Procedure for the classification of new individuals, in a data set, where the training of the Support Vector Machine (SVM) that will perform the classification, according to claim 2, is characterized in that the training of the different SVMs is done in parallel in all of them at once.

7. Procedure for the classification of new individuals, within the data set, according to claim 1, characterized in that it consists of the following steps:

to. Each Support Vector Machine (SVM) votes in which class the new data is;

b. once all the Support Vector Machines (SVM) have voted to which class the new data belongs, all the voting results are added;

C. The new data is assigned the most voted class.

8. Procedure for the classification of new individuals, within the data set, according to claim 7, characterized in that the vote made by the Support Vector Machine (SVM) can be weighted according to a predetermined criterion.

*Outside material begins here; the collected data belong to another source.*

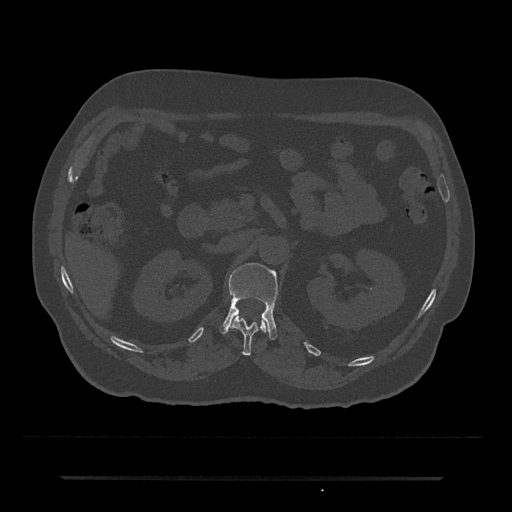
CT including the spine, one axial slice; reconstruction kernel Br40s/3; bone window (W 1800 / L 400 HU); 0.5 mm slice thickness; 512 × 512 image matrix. Patient: male, 69 years. From the clinical record (not read from this slice): primary cancer: prostate.
Annotated regions visible in this slice (semi-automatic segmentation, software-assisted and operator-edited):
- L1 vertebra: bounding box (x1, y1, x2, y2) in pixels: (219, 262, 278, 340)
- T12 vertebra: (231, 314, 268, 355)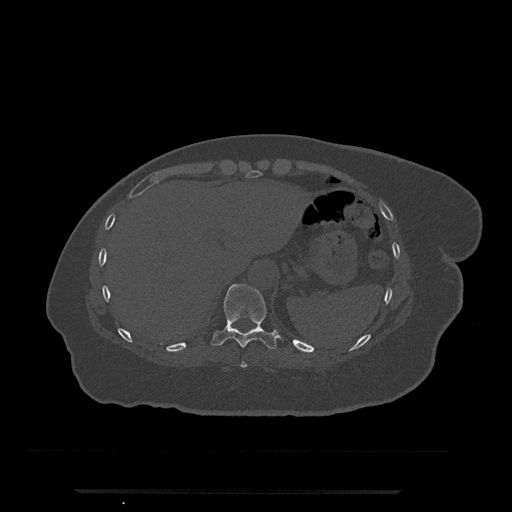
CT including the spine, one axial slice. Slice 287 of 797 in the series (ordered by position). Bone window (W 1800 / L 400 HU). 512 × 512 image matrix, field of view 440 × 440 mm. Patient: female, 51 years. Case-level facts recorded for this patient, not image findings: primary cancer: neuro.
Structures marked on this image (semi-automatically segmented with operator editing):
- T10 vertebra: bounding box [x1, y1, x2, y2] px = [211, 284, 279, 349]
- T9 vertebra: [241, 361, 247, 368]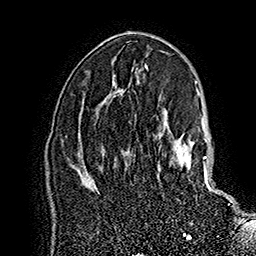
Breast MRI (dynamic contrast-enhanced), one axial slice. Position 97 of 160 along the scan axis. Cropped to one breast. Dynamic contrast-enhanced series, time point 2 of 7 at this slice position (early post-contrast). 1.5 T. TE 2.8 ms, TR 5.4 ms. 1 mm slice thickness. 256 × 256 image matrix. Female patient.
Annotated regions visible in this slice (semi-automatic segmentation, software-assisted and operator-edited):
- enhancing-tissue mask used for the functional tumour volume (all voxels passing the contrast-enhancement thresholds inside the analysis volume; usually the tumour): box from (x=158, y=133) to (x=230, y=205) px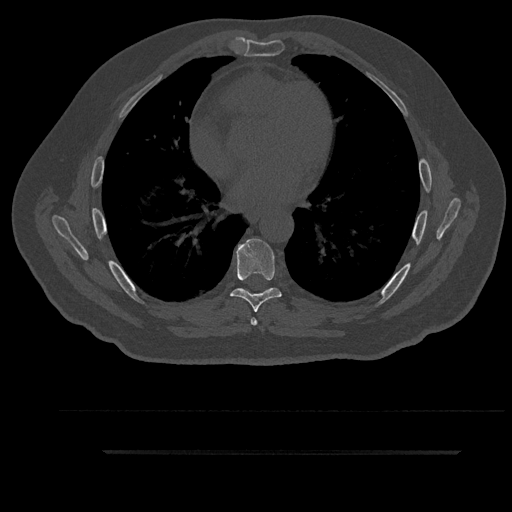
CT including the spine, one axial slice; position 526 of 797 along the scan axis; bone window (W 1800 / L 400 HU); 0.5 mm slice thickness; 512 × 512 image matrix. Male patient, age 63 years. From the clinical record (not read from this slice): primary cancer: renal; vertebrae with lytic lesions (as recorded): T8.
Structures marked on this image (semi-automatically segmented with operator editing):
- T6 vertebra: bounding box (x1, y1, x2, y2) in pixels: (251, 291, 265, 326)
- T7 vertebra: (230, 239, 281, 312)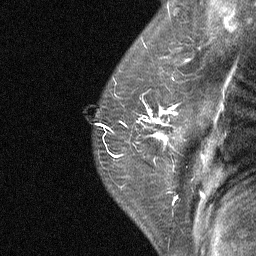
Breast MRI (dynamic contrast-enhanced), one sagittal slice. Position 49 of 64 along the scan axis. Dynamic contrast-enhanced study with each time point stored as its own series, time point 2 of 4 at this slice position (early post-contrast, ordered by acquisition time). 1.5 T. TE 4.8 ms, TR 27 ms. 2 mm slice thickness. 256 × 256 image matrix. Patient: female, 50 years. Case-level facts recorded for this patient, not image findings: setting: breast cancer imaged before/during neoadjuvant chemotherapy; receptor status: HER2-positive.
Annotated regions visible in this slice (semi-automatically segmented with operator editing):
- analysis volume of interest (the breast-tissue region the enhancement analysis was run in; not a lesion): box from (x=123, y=91) to (x=189, y=177) px
- tumour enhancement mask (voxels above the 90 % enhancement threshold inside the analysis volume of interest): (x=149, y=107)–(x=176, y=142)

9. Procedure for the classification of new individuals, within the data set, according to claim 7, characterized in that the vote is carried out simultaneously in all Support Vector Machines (SVM).

10. Electronic device for the classification of data comprising at least one data storage memory, a data processing unit, a communication bus and an input / output interface characterized in that it is capable of performing the procedures described in the previous claims.

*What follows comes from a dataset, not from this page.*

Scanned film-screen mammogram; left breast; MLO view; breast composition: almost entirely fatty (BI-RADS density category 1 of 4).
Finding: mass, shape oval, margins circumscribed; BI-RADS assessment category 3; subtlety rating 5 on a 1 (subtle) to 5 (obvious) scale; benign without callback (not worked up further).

11. Electronic device according to claim 10, characterized in that the data processing unit can be an FPGA, an integrated circuit designed specifically for this task (ASIC) or any other technology that allows its manufacture in an electronic system.

12. Electronic device according to claims 10 and 11, characterized in that the electronic device is integrated in a printed circuit board.

13. Use of the procedure for the classification of new individuals, in a set of data, according to all the previous claims, for the evaluation of financial risks.

14. Use of the procedure for the classification of new individuals, in a set of data, according to all the previous claims, for the search of texts in documentary databases.

15. Use of the procedure for the classification of new individuals, in a set of data, according to all the preceding claims, for resolution of the search for protein markers in the DNA study.